The only way to treat irritated skin due to fleas is by banishing the fleas themselves.

This can be done by bathing your dog once in an approved shampoo to kill the living fleas (dish soap is often acceptable), starting them on a monthly flea prevention, and ridding their environment of fleas as well.

If a dog has severe allergies to even one flea bite, your vet may need to prescribe an allergy medication that combats itching.

Treating For Fungal Infections

Fungal infections can be more tricky to resolve than the other conditions we have mentioned.

These infections may require multiple antifungal baths, antifungal sprays, as well as oral antifungal medications for severe cases.

When dealing with any type of fungal infection, you always want to use prescribed treatment options.

Treating For Bacterial Infections

Bacterial skin infections in dogs will often need to be addressed from multiple angles.

First, your vet should first determine an initial cause of their skin irritation.

Since most bacterial skin infections occur as a result of trauma to the skin, this usually means the pup has an underlying skin condition.

The best way to treat the infection itself is with the use of oral antibiotics, antibiotic sprays, and medicated shampoos.

Some vets also recommended prebiotics and probiotics for dogs with skin infections, as gut health has been linked to skin and coat health in dogs.

Treating For Skin Mites

Skin mites are pesky critters that require dedication in the treatment process.

Based on the type of mange that your dog has, your vet will determine the best bath and dip options, along with any additional oral medications.

For example, dogs with mange will often find success when being bathed once weekly with a lime and sulfur dip.

You can also speed up their recovery by using flea and tick prevention as an off label treatment, as these medications contain ivermectin.

Some of the most common oral medications that are used in mange cases include Bravecto, Simparica, and Sentinel.

When used in combination with medicated baths, dogs can be free of their skin mites in 2-4 months.

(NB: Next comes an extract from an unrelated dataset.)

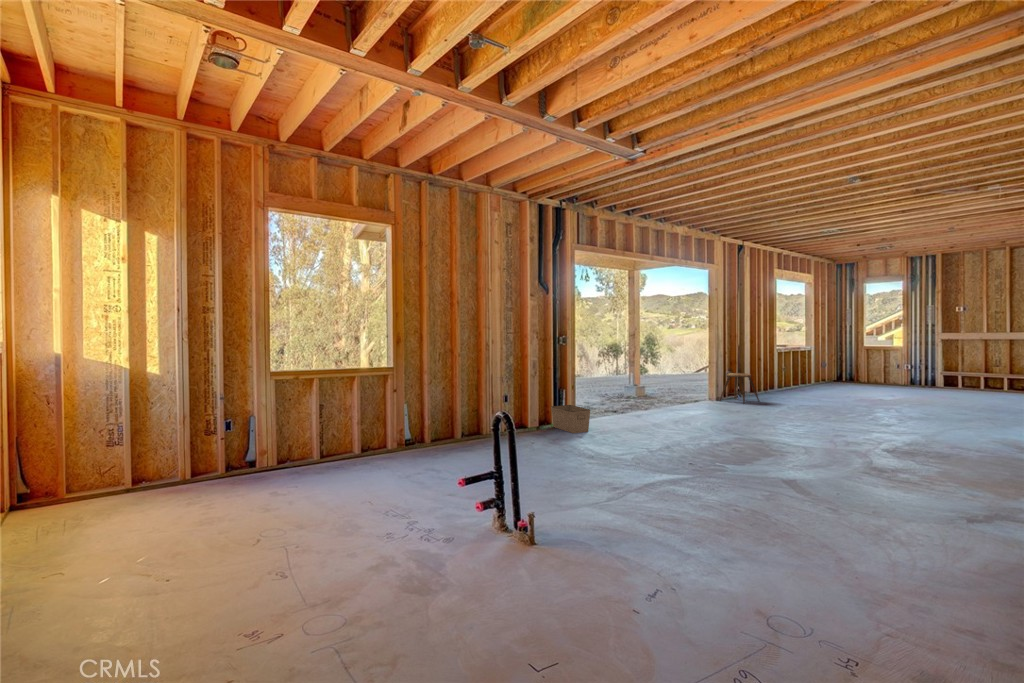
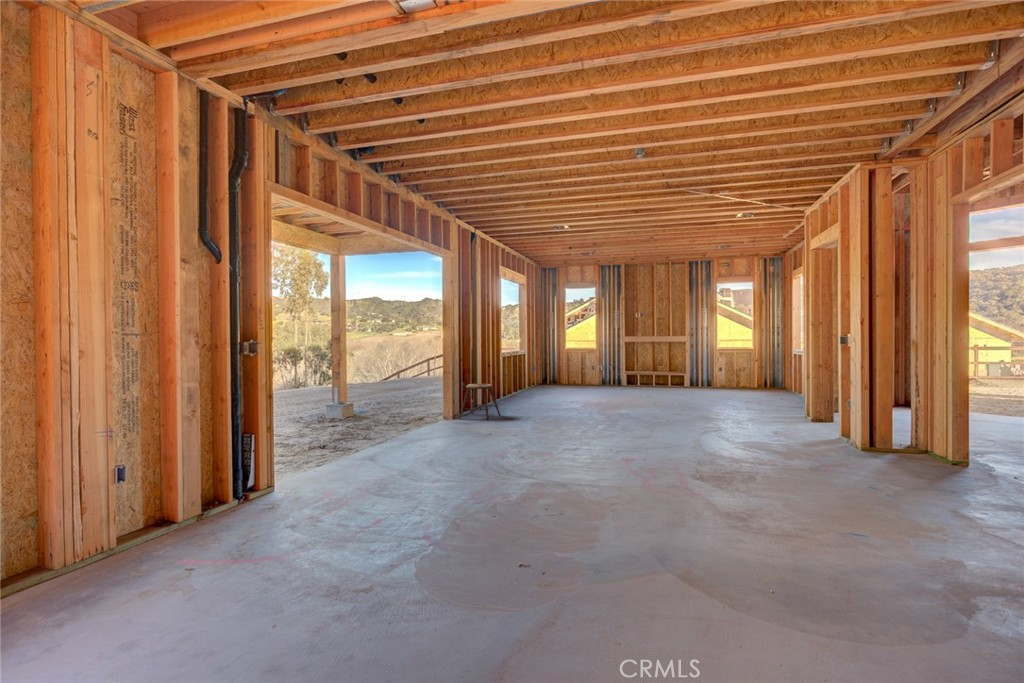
storage bin: present [551,405,590,433] -> none [227,461,307,518]

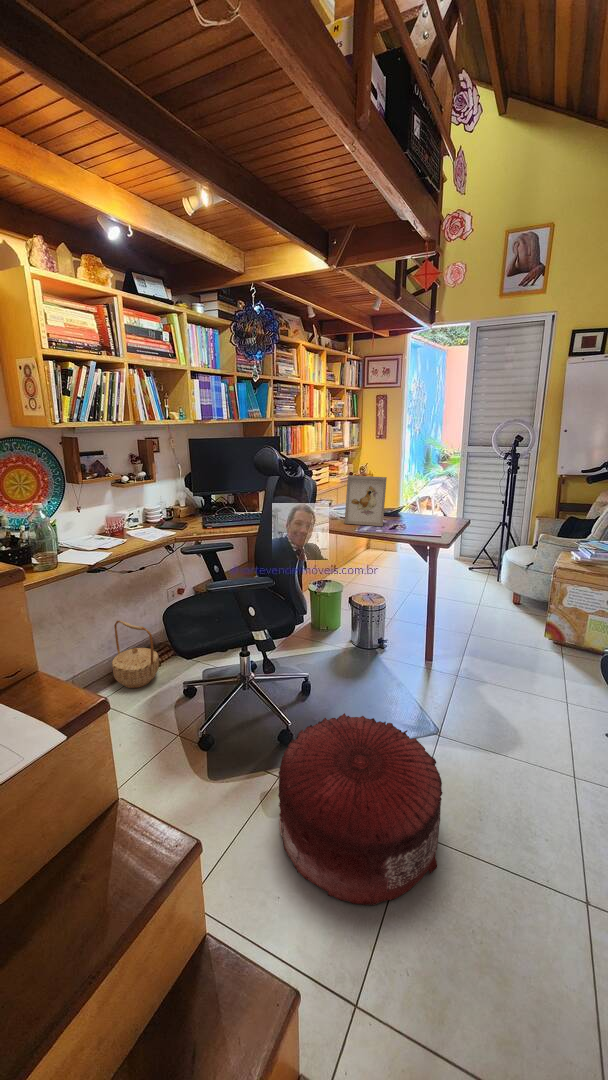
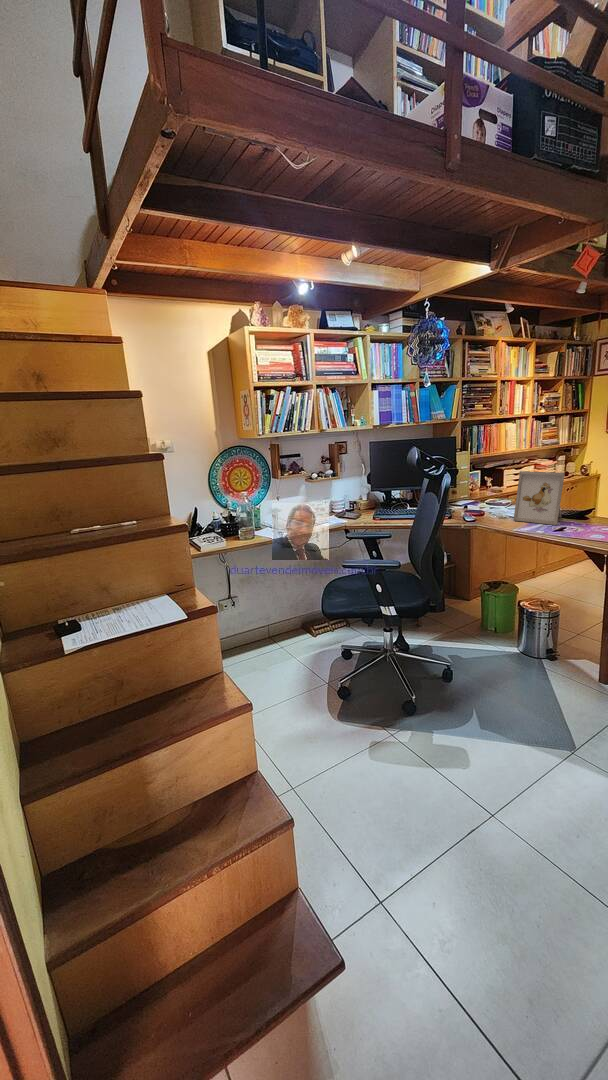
basket: present [112,620,159,688] -> none [294,587,329,641]
pouf: present [278,713,442,905] -> none [369,691,529,858]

Other Treatment Tips For Crusty Dog Skin

As you can see, there are many different treatment options for a dog’s crusty skin.

While most of the options we discussed above involve the guidance of your veterinarian, there are some additional at home tips you can try as well.

Just be sure to speak with your vet before trying, as you never want to hinder your dog’s recommended treatment plan.

  • Brush your dog daily, as this stimulates oil production on their skin. This can help to not only nourish your pup’s coat, but also relive some of their itchiness. 
  • Start offering your dog a daily omega fatty acid supplement. Omega fatty acids are known to improve skin and coat health, especially in dogs that struggle with allergies. 
  • Stay up to date on monthly flea and tick prevention. This simple action can save your pup from flea and tick allergies, along with preventing any diseases or parasites they carry. 
  • Try bathing your dog once a month with a gentle and soothing dog shampoo. Just be sure to show your vet the shampoo ingredients, as you never know what irritating ingredients could be hiding within the label. 
  • Speak to your vet about offering your dog an over the counter antihistamine to help relieve their allergy symptoms.

Final Thoughts

Crusty and scabbed skin in our canine friends can have multiple causes.

Be sure to review the information we discussed above, and you can better help your itchy pup going forward.